**Source records**
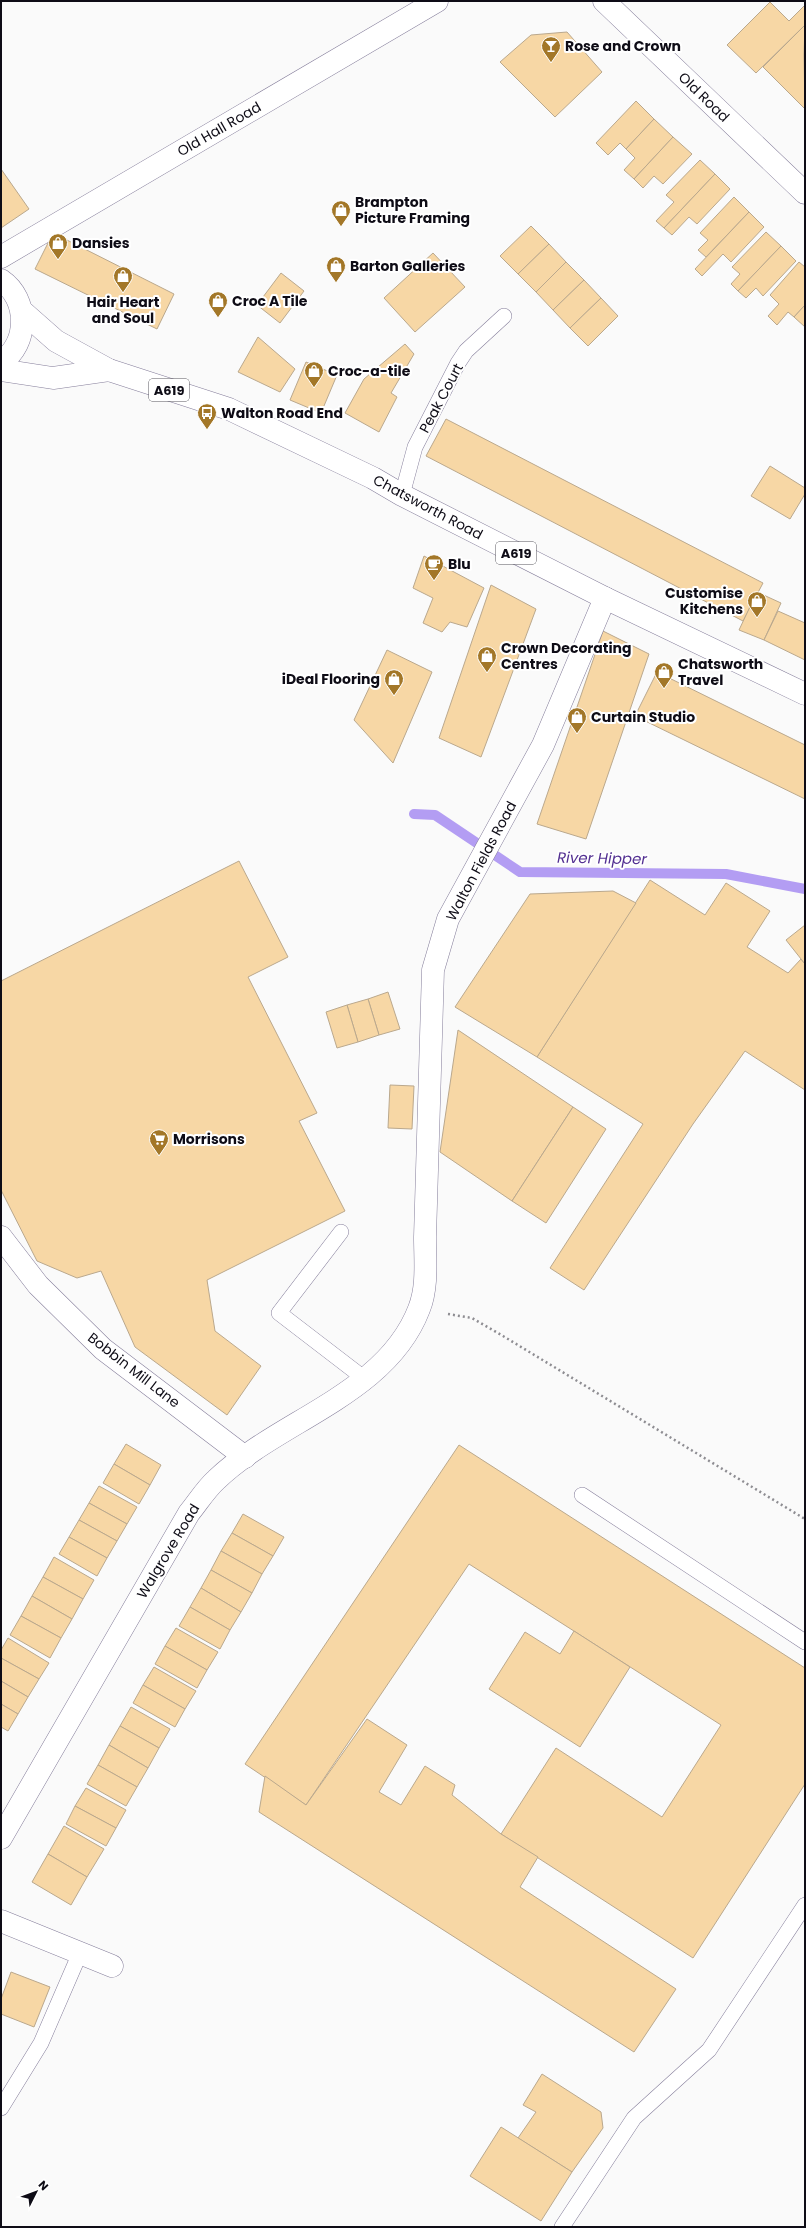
<svg xmlns="http://www.w3.org/2000/svg" width="806" height="2228" font-family="Poppins,sans-serif">
  <style>
    .lines { fill: none; stroke-linecap: round; stroke-linejoin: round }
    .stream { stroke: #b39df3; stroke-width: 10 }
    .building { fill: #f7d7a5; stroke: #baa88d }
    .lane-casing { stroke: #857e9b; stroke-width: 16 }
    .street-casing { stroke: #857e9b; stroke-width: 23 }
    .secondary-casing { stroke: #857e9b; stroke-width: 23 }
    .highway-casing { stroke: #857e9b; stroke-width: 23 }
    .path { stroke: #8e8d92; stroke-width: 2.5; stroke-dasharray: 2 3; stroke-linecap: butt }
    .lane { stroke: #fff; stroke-width: 15 }
    .street { stroke: #fff; stroke-width: 22 }
    .secondary { stroke: #fff; stroke-width: 22 }
    .highway { stroke: #fff; stroke-width: 22 }
    .labels { text-anchor: middle; dominant-baseline: central; stroke-width: 4; stroke-linejoin: round; paint-order: stroke }
    .shield { fill: #fff; stroke: #56555c; stroke-width: 1 }
    .shield-label { font-size: 13px; font-weight: bold; fill: #0e0c16 }
    .poi-label { font-size: 14px; font-weight: bold; fill: #0e0c16; stroke: #fff; text-anchor: start }
    .street-label { font-size: 14px; fill: #0e0c16; stroke: #fff }
    .water-label { font-size: 15px; font-style: italic; fill: #522f91; stroke: #fff }
  </style>
  <rect width="100%" height="100%" fill="#fafafa"/>
  <g class="lines">
    <path class="stream" d="M414 814 435 815 520 872 726 874 805 889"/>
  </g>
  <g class="building">
    <path d="M770 2 789 21 805 5V25L756 73 727 45Z"/>
    <path d="M805 25 804 55 805 109 763 67Z"/>
    <path d="M567 32 602 72 555 117 500 62 531 35Z"/>
    <path d="M636 101 654 119 626 149 620 143 608 155 596 143Z"/>
    <path d="M654 119 673 137 634 179 624 170 635 158 626 149Z"/>
    <path d="M673 137 692 154 663 184 654 176 643 188 634 179Z"/>
    <path d="M700 160 715 174 664 228 656 221 674 202 666 195Z"/>
    <path d="M1 169 29 209 1 228Z"/>
    <path d="M715 174 730 189 697 224 689 217 672 235 664 228Z"/>
    <path d="M734 197 749 212 706 257 698 250 708 240 700 233Z"/>
    <path d="M749 212 764 227 731 262 723 254 702 276 695 269Z"/>
    <path d="M531 226 549 244 518 274 500 256Z"/>
    <path d="M766 232 781 246 738 291 731 284 740 274 732 267Z"/>
    <path d="M53 233 174 294 157 329 35 269Z"/>
    <path d="M549 244 566 262 536 292 518 274Z"/>
    <path d="M781 246 796 261 763 296 756 288 746 298 738 291Z"/>
    <path d="M433 253 465 287 415 332 384 298Z"/>
    <path d="M566 262 584 280 553 310 536 292Z"/>
    <path d="M799 262 805 267V305L794 317 788 312 777 325 768 316 779 304 770 295Z"/>
    <path d="M281 273 304 291 280 323 257 305Z"/>
    <path d="M584 280 601 298 570 328 553 310Z"/>
    <path d="M601 298 618 316 588 346 570 328Z"/>
    <path d="M805 305V327L794 317Z"/>
    <path d="M258 337 295 369 280 392 238 372Z"/>
    <path d="M405 344 414 354 391 393 397 397 379 432 345 413 364 379Z"/>
    <path d="M306 362 337 375 321 413 290 400Z"/>
    <path d="M446 419 763 583 743 621 426 456Z"/>
    <path d="M770 466 805 488V494L790 519 751 496Z"/>
    <path d="M424 556 484 588 467 627 450 622 442 632 423 623 433 598 413 588Z"/>
    <path d="M491 585 536 609 481 757 439 738Z"/>
    <path d="M757 592 781 603 764 640 739 630Z"/>
    <path d="M778 611 805 623V660L764 640Z"/>
    <path d="M603 631 649 654 586 839 537 824Z"/>
    <path d="M387 650 432 672 393 763 354 720Z"/>
    <path d="M657 672 805 745V799L635 716Z"/>
    <path d="M239 861 288 957 248 977 317 1113 299 1121 345 1211 207 1280 215 1331 261 1366 227 1415 135 1347 101 1271 77 1278 37 1261 1 1190V981Z"/>
    <path d="M650 880 705 915 726 883 770 911 747 947 788 973 801 959 805 964V1090L745 1051 693 1124 584 1290 550 1268 643 1124 537 1057Z"/>
    <path d="M613 891 636 903 537 1057 455 1007 530 894Z"/>
    <path d="M805 925V964L786 940Z"/>
    <path d="M388 992 400 1029 379 1035 368 999Z"/>
    <path d="M368 999 379 1035 358 1042 347 1005Z"/>
    <path d="M347 1005 358 1042 337 1048 326 1012Z"/>
    <path d="M458 1030 573 1107 512 1201 440 1152Z"/>
    <path d="M390 1085 414 1086 412 1129 388 1128Z"/>
    <path d="M573 1107 606 1129 546 1223 512 1201Z"/>
    <path d="M126 1444 161 1465 150 1485 114 1464Z"/>
    <path d="M459 1445 805 1668V1784L693 1958 501 1834 556 1748 662 1817 721 1725 469 1564 306 1805 245 1764Z"/>
    <path d="M114 1464 150 1485 139 1504 103 1483Z"/>
    <path d="M99 1486 137 1507 127 1524 89 1503Z"/>
    <path d="M89 1503 127 1524 117 1541 79 1520Z"/>
    <path d="M243 1514 284 1537 273 1556 232 1533Z"/>
    <path d="M79 1520 117 1541 107 1558 69 1537Z"/>
    <path d="M232 1533 273 1556 262 1574 221 1551Z"/>
    <path d="M69 1537 107 1558 97 1576 59 1554Z"/>
    <path d="M221 1551 262 1574 252 1593 211 1570Z"/>
    <path d="M54 1557 94 1580 83 1599 43 1577Z"/>
    <path d="M211 1570 252 1593 241 1612 201 1588Z"/>
    <path d="M43 1577 83 1599 72 1619 32 1596Z"/>
    <path d="M201 1588 241 1612 230 1630 190 1607Z"/>
    <path d="M32 1596 72 1619 61 1638 21 1616Z"/>
    <path d="M190 1607 230 1630 220 1649 179 1626Z"/>
    <path d="M21 1616 61 1638 50 1658 10 1635Z"/>
    <path d="M176 1628 218 1652 207 1670 165 1646Z"/>
    <path d="M574 1631 630 1667 580 1747 489 1689 525 1632 560 1654Z"/>
    <path d="M8 1638 49 1663 39 1679 1 1658V1650Z"/>
    <path d="M165 1646 207 1670 197 1688 155 1664Z"/>
    <path d="M1 1658 39 1679 28 1697 1 1681Z"/>
    <path d="M154 1667 196 1691 185 1709 143 1685Z"/>
    <path d="M1 1681 28 1697 18 1714 1 1704Z"/>
    <path d="M143 1685 185 1709 175 1727 133 1703Z"/>
    <path d="M1 1704 18 1714 8 1731 1 1727Z"/>
    <path d="M131 1707 170 1729 159 1748 120 1726Z"/>
    <path d="M367 1719 407 1745 379 1792 401 1805 425 1766 455 1785 452 1795 501 1834 538 1857 520 1887 676 1989 634 2052 259 1812 265 1776 306 1805Z"/>
    <path d="M120 1726 159 1748 148 1768 109 1745Z"/>
    <path d="M109 1745 148 1768 137 1787 98 1765Z"/>
    <path d="M98 1765 137 1787 126 1806 87 1784Z"/>
    <path d="M86 1788 126 1810 116 1828 75 1806Z"/>
    <path d="M75 1806 116 1828 106 1846 66 1824Z"/>
    <path d="M64 1826 104 1849 87 1877 48 1854Z"/>
    <path d="M48 1854 87 1877 71 1905 32 1882Z"/>
    <path d="M11 1972 50 1987 34 2027 1 2014V1999Z"/>
    <path d="M542 2074 601 2112 603 2128 572 2172 518 2138 536 2112 523 2105Z"/>
    <path d="M501 2127 572 2172 541 2221 470 2176Z"/>
  </g>
  <g class="lines">
    <g class="lane-casing">
      <g id="lane">
        <path d="M402 495 415 447 458 363 466 351 504 316"/>
        <path d="M341 1232 279 1313 365 1379"/>
        <path d="M582 1495 805 1642"/>
        <path d="M1 2108 41 2043 80 1953"/>
        <path d="M562 2227 634 2118 709 2050 805 1905"/>
      </g>
    </g>
    <g class="street-casing">
      <g id="street">
        <path d="M1 1237 38 1285 103 1349 245 1457"/>
        <path d="M1 1838 189 1513C198 1502 206 1489 216 1480 278 1420 386 1395 419 1309 428 1287 425 1260 425 1237L433 970 448 919 543 745 605 598"/>
        <path d="M1 1921 112 1966"/>
      </g>
    </g>
    <g class="secondary-casing">
      <g id="secondary">
        <path d="M604 1 805 193"/>
        <path d="M1 257 437 1"/>
      </g>
    </g>
    <g class="highway-casing">
      <g id="highway">
        <path d="M1 280C29 299 29 344 1 362"/>
        <path d="M22 311 56 341 109 370 229 409 373 478 402 495 605 598 805 694"/>
        <path d="M1 370 53 378 109 370"/>
      </g>
    </g>
    <path class="path" d="M448 1314 472 1318 503 1336 805 1519"/>
    <use href="#lane" class="lane"/>
    <use href="#street" class="street"/>
    <use href="#secondary" class="secondary"/>
    <use href="#highway" class="highway"/>
  </g>
  <defs>
    <g id="bar-pin" transform="scale(1)"><path d="M0 17L-7.5 6A9.5 9.5 0 1 1 7.5 6Z" fill="#a37728" stroke="#fff"/><path d="M-6-5H6L.8 .8V4.5H3.5V6h-7V4.5H-.8V.8Z" fill="#fff"/></g>
    <g id="shop-pin" transform="scale(1)"><path d="M0 17L-7.5 6A9.5 9.5 0 1 1 7.5 6Z" fill="#a37728" stroke="#fff"/><path d="M-5-2.5h2.3a2.7 3.5 0 0 1 5.4 0H5L5.5 6h-11ZM-1.5-2.5h3a1.5 2.3 0 0 0-3 0Z" fill="#fff"/></g>
    <g id="bus-pin" transform="scale(1)"><path d="M0 17L-7.5 6A9.5 9.5 0 1 1 7.5 6Z" fill="#a37728" stroke="#fff"/><path d="M-5-6H5V4H4V6H2V4H-2V6H-4V4H-5ZM-3.5-4V0h7V-4ZM-3.5 1.2v1.5H-2V1.2ZM2 1.2v1.5H3.5V1.2Z" fill="#fff"/></g>
    <g id="cafe-pin" transform="scale(1)"><path d="M0 17L-7.5 6A9.5 9.5 0 1 1 7.5 6Z" fill="#a37728" stroke="#fff"/><path d="M-5.5-4.5H6V0H3Q3 3.5 0 3.5H-2.5Q-5.5 3.5-5.5 0ZM3-3.2v2h1.7v-2ZM-6 4.5H4V6H-6Z" fill="#fff"/></g>
    <g id="supermarket-pin" transform="scale(1)"><path d="M0 17L-7.5 6A9.5 9.5 0 1 1 7.5 6Z" fill="#a37728" stroke="#fff"/><path d="M-6-5.5h2.5l.6 2H6L4.5 2H-2.5L-4.4-4H-6ZM-1.5 3.2a1.3 1.3 0 1 0 .1 0ZM3 3.2a1.3 1.3 0 1 0 .1 0Z" fill="#fff"/></g>
  </defs>
  <g fill-rule="evenodd">
    <use href="#bar-pin" x="551" y="46"/>
    <use href="#shop-pin" x="341" y="210"/>
    <use href="#shop-pin" x="58" y="243"/>
    <use href="#shop-pin" x="336" y="266"/>
    <use href="#shop-pin" x="123" y="276"/>
    <use href="#shop-pin" x="218" y="301"/>
    <use href="#shop-pin" x="314" y="371"/>
    <use href="#bus-pin" x="207" y="413"/>
    <use href="#cafe-pin" x="434" y="564"/>
    <use href="#shop-pin" x="757" y="601"/>
    <use href="#shop-pin" x="487" y="656"/>
    <use href="#shop-pin" x="664" y="672"/>
    <use href="#shop-pin" x="394" y="679"/>
    <use href="#shop-pin" x="577" y="717"/>
    <use href="#supermarket-pin" x="159" y="1139"/>
  </g>
  <g class="labels">
    <g class="shield">
      <rect x="149" y="379" width="40" height="22" rx="3"/>
      <rect x="496" y="542" width="40" height="22" rx="3"/>
    </g>
    <g class="shield-label">
      <text x="169" y="390">A619</text>
      <text x="516" y="553">A619</text>
    </g>
    <g class="poi-label">
      <text x="565" y="46">Rose and Crown</text>
      <text x="355" y="202">Brampton<tspan x="355" dy="16">Picture Framing</tspan></text>
      <text x="72" y="243">Dansies</text>
      <text x="350" y="266">Barton Galleries</text>
      <text x="232" y="301">Croc A Tile</text>
      <text x="123" y="302" text-anchor="middle">Hair Heart<tspan x="123" dy="16">and Soul</tspan></text>
      <text x="328" y="371">Croc-a-tile</text>
      <text x="221" y="413">Walton Road End</text>
      <text x="448" y="564">Blu</text>
      <text x="743" y="593" text-anchor="end">Customise<tspan x="743" dy="16">Kitchens</tspan></text>
      <text x="501" y="648">Crown Decorating<tspan x="501" dy="16">Centres</tspan></text>
      <text x="678" y="664">Chatsworth<tspan x="678" dy="16">Travel</tspan></text>
      <text x="380" y="679" text-anchor="end">iDeal Flooring</text>
      <text x="591" y="717">Curtain Studio</text>
      <text x="173" y="1139">Morrisons</text>
    </g>
    <g class="street-label">
      <text transform="translate(704 97) rotate(44)">Old Road</text>
      <text transform="translate(219 129) rotate(-30)">Old Hall Road</text>
      <text transform="translate(441 398) rotate(-62)">Peak Court</text>
      <text transform="translate(428 507) rotate(28)">Chatsworth Road</text>
      <text transform="translate(481 861) rotate(-62)">Walton Fields Road</text>
      <text transform="translate(134 1370) rotate(38)">Bobbin Mill Lane</text>
      <text transform="translate(168 1551) rotate(-59)">Walgrove Road</text>
    </g>
    <g class="water-label">
      <text transform="translate(602 858) rotate(1)">River Hipper</text>
    </g>
  </g>
  <rect width="806" height="2228" fill="none" stroke="#0e0c16" stroke-width="4"/>
  <g transform="translate(36 2192) rotate(48)" stroke="#ffffff" stroke-width="3" paint-order="stroke">
  <path d="M0-3L7 15L0 10L-7 15Z" fill="#0e0c16"/>
  <text y="-6" font-size="11" font-weight="bold" text-anchor="middle" fill="#0e0c16">N</text>
  </g>
</svg>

**Assignment**
Where does the word "secondary" occur in the data? Copy every line that has it.

**Response**
    .secondary-casing { stroke: #857e9b; stroke-width: 23 }
    .secondary { stroke: #fff; stroke-width: 22 }
    <g class="secondary-casing">
      <g id="secondary">
    <use href="#secondary" class="secondary"/>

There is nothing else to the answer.